15. We will not achieve a "World State" in the predictable future. Nevertheless, Communism will vanish from this planet. Wrong! Communism is alive and well, thank you. And as for "world state", the United States is just about as close to a world empire as we've gotten. McCarthy much?

16. Increasing mobility will disenfranchise a majority of the population. About 1990 a constitutional amendment will do away with state lines while retaining the semblance. Wrong! What a Libertarian. While we'd grant that transportation advances have killed off many industries, dozens of new industries have sprung up to take their place.

17. All aircraft will be controlled by a giant radar net run on a continent-wide basis by a multiple electronic "brain." Correct? We could consider computerized air-traffic control systems to be this. The Internet is certainly continent-wide. We even came up with much better tracking methods in the form of telemetry.
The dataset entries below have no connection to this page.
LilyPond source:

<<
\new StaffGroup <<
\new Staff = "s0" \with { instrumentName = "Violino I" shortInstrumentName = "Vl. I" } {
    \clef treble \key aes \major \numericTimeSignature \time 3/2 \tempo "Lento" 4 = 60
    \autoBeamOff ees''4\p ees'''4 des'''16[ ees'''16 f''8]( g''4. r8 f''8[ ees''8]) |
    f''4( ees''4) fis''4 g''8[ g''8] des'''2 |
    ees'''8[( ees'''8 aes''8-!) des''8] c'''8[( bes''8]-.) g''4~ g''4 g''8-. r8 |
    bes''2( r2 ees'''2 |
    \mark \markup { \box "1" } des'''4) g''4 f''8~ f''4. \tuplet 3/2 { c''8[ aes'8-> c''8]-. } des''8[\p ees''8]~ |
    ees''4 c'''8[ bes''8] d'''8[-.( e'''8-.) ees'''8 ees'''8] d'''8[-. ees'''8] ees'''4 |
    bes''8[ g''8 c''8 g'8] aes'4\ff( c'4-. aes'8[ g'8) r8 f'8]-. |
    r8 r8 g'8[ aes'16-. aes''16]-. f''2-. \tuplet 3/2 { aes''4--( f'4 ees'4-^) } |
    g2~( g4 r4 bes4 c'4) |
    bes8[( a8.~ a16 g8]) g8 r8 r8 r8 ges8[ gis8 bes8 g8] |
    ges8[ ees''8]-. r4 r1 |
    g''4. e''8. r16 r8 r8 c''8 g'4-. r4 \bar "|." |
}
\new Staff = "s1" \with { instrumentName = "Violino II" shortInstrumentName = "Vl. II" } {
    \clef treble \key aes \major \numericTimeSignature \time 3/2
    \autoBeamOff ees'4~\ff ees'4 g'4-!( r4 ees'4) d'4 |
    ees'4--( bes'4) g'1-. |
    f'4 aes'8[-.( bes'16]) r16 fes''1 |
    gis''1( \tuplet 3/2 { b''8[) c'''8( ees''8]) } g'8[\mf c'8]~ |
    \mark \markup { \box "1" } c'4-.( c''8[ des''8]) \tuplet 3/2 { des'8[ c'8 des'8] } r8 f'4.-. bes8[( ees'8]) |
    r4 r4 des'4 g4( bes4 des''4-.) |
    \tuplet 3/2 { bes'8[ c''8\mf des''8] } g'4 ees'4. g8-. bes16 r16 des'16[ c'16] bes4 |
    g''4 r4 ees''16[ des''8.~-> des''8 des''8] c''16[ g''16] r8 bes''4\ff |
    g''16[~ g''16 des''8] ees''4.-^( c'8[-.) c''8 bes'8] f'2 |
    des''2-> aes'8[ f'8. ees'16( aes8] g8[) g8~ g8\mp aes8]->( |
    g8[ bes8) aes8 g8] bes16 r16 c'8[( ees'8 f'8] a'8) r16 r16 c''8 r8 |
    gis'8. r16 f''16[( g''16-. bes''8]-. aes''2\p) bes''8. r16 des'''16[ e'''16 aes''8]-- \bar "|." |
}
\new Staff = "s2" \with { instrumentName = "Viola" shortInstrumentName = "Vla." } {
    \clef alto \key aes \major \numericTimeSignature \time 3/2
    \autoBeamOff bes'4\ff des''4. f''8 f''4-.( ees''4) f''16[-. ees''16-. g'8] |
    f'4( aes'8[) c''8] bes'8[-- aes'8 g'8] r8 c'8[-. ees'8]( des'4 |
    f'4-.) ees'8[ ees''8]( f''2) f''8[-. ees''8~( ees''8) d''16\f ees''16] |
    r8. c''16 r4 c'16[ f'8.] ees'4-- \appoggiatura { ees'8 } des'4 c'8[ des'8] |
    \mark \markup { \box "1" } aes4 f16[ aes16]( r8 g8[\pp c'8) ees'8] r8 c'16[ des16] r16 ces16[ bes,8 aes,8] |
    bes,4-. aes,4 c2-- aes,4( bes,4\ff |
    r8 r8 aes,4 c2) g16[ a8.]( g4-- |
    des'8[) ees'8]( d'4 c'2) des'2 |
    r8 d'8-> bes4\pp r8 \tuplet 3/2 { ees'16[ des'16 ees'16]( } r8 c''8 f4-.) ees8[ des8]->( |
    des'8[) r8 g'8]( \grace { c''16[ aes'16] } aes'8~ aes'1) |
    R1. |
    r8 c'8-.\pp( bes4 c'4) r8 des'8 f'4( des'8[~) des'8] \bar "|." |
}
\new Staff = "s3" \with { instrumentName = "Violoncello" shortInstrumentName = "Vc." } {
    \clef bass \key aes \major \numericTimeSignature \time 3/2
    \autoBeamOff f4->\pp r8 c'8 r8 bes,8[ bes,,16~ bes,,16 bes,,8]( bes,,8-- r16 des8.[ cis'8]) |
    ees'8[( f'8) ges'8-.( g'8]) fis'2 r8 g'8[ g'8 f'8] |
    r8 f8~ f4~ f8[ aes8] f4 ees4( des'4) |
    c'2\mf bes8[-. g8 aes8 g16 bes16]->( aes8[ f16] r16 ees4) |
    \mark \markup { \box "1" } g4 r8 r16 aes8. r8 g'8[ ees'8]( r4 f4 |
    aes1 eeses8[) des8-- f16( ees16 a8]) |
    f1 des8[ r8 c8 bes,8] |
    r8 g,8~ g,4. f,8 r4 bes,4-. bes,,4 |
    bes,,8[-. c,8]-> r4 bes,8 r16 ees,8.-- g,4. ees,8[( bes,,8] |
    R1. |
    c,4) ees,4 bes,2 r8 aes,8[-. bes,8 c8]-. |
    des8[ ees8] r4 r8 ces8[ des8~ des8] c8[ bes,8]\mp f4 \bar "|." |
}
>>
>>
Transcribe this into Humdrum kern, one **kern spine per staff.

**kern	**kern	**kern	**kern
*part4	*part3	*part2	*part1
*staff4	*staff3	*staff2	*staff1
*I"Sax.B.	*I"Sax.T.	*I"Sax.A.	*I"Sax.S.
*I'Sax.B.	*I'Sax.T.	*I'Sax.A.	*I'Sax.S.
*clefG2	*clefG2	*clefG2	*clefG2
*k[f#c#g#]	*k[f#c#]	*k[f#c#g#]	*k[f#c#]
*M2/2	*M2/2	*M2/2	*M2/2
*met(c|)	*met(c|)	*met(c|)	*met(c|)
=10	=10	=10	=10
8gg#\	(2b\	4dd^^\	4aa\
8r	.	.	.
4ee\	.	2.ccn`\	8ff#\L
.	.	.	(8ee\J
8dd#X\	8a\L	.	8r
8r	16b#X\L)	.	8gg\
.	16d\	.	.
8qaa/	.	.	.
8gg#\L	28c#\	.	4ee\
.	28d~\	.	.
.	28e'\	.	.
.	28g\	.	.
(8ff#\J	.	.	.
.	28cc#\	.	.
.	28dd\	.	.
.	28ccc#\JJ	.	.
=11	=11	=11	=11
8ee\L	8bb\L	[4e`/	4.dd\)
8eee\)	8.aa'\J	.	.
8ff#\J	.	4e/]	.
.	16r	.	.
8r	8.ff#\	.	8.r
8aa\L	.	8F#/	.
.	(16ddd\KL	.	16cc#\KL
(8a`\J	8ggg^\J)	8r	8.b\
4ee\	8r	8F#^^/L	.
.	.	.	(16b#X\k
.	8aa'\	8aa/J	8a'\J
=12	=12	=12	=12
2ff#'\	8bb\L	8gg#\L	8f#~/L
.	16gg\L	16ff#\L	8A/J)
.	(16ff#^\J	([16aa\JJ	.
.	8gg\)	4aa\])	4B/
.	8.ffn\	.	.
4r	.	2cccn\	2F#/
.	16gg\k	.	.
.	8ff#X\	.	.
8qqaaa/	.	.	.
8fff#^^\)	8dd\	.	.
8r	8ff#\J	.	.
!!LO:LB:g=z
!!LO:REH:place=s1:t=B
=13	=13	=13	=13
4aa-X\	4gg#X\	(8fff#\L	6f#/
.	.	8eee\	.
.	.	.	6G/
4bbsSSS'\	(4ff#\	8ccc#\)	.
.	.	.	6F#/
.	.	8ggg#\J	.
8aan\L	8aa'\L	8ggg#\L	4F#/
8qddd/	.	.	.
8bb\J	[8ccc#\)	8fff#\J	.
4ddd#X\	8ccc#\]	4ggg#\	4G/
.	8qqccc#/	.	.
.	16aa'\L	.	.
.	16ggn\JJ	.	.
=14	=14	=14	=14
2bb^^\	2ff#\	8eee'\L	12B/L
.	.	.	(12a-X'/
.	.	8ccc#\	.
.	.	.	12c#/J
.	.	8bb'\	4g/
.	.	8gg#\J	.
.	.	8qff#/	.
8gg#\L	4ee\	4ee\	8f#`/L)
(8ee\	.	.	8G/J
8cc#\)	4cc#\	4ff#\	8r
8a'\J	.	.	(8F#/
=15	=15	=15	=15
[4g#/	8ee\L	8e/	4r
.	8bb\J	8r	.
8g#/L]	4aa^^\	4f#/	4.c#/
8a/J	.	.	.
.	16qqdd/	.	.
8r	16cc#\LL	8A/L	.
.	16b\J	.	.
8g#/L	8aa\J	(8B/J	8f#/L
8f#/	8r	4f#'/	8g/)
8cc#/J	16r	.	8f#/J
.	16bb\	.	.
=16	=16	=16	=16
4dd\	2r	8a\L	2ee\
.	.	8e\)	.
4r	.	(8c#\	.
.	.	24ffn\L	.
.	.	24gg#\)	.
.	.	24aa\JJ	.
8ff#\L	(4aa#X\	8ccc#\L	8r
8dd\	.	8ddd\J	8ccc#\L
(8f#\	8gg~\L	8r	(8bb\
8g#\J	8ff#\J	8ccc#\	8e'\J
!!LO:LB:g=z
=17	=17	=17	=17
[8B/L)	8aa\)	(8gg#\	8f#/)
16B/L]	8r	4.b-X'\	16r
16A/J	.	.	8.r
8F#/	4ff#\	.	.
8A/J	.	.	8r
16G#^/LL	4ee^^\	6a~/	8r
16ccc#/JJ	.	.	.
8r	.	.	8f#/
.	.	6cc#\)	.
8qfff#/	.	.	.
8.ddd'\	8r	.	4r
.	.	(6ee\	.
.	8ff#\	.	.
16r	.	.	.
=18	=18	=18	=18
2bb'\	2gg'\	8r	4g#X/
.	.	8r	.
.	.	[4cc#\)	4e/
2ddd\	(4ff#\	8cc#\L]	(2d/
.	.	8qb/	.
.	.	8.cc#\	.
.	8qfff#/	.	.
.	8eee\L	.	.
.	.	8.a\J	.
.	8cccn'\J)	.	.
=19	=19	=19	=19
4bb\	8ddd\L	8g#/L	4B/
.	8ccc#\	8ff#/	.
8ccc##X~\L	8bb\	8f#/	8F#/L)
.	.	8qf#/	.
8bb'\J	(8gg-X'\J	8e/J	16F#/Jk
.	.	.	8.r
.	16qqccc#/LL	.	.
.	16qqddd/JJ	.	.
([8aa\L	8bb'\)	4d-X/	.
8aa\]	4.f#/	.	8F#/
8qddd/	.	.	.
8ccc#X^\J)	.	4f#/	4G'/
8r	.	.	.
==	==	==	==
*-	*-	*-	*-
18. Fish and yeast will become our principal sources of proteins. Beef will be a luxury; lamb and mutton will disappear. Wrong! Our plates are still full of every kind of meat we can imagine. Australians are the only ones who even took to that yeast thing.

19. Mankind will not destroy itself, nor will "Civilization" be destroyed. Correct! Well, I guess if this weren't true, we wouldn't be here to say so.

Here are things we won't get soon, if ever: Travel through time, Travel faster than the speed of light, "Radio" transmission of matter, Manlike robots with manlike reactions, Laboratory creation of life, Real understanding of what "thought" is and how it is related to matter, Scientific proof of personal survival after death, Nor a permanent end to war.

Time travel, check, FTL, check, Life-after-death, check, No-end-to-war, check. Understanding-of-thought is too debatable to even decide on, but check. But we do have 3D printers which transmit the <em>data</em> to another machine which builds matter into whatever part was ordered, so half-point? We do indeed have "manlike" robots with the Honda ASIMO, but it has nowhere close to human reactions. Laboratories are at least doing fantastic things with DNA and stem cells - they haven't turned inorganic matter into living matter yet, but they're getting damned close.

In all, Heinlein seemed to suffer from the kind of short-sighted vision of continued scientific enthusiasm that affected every American in the 1950s; this was the age of zeerust, after all.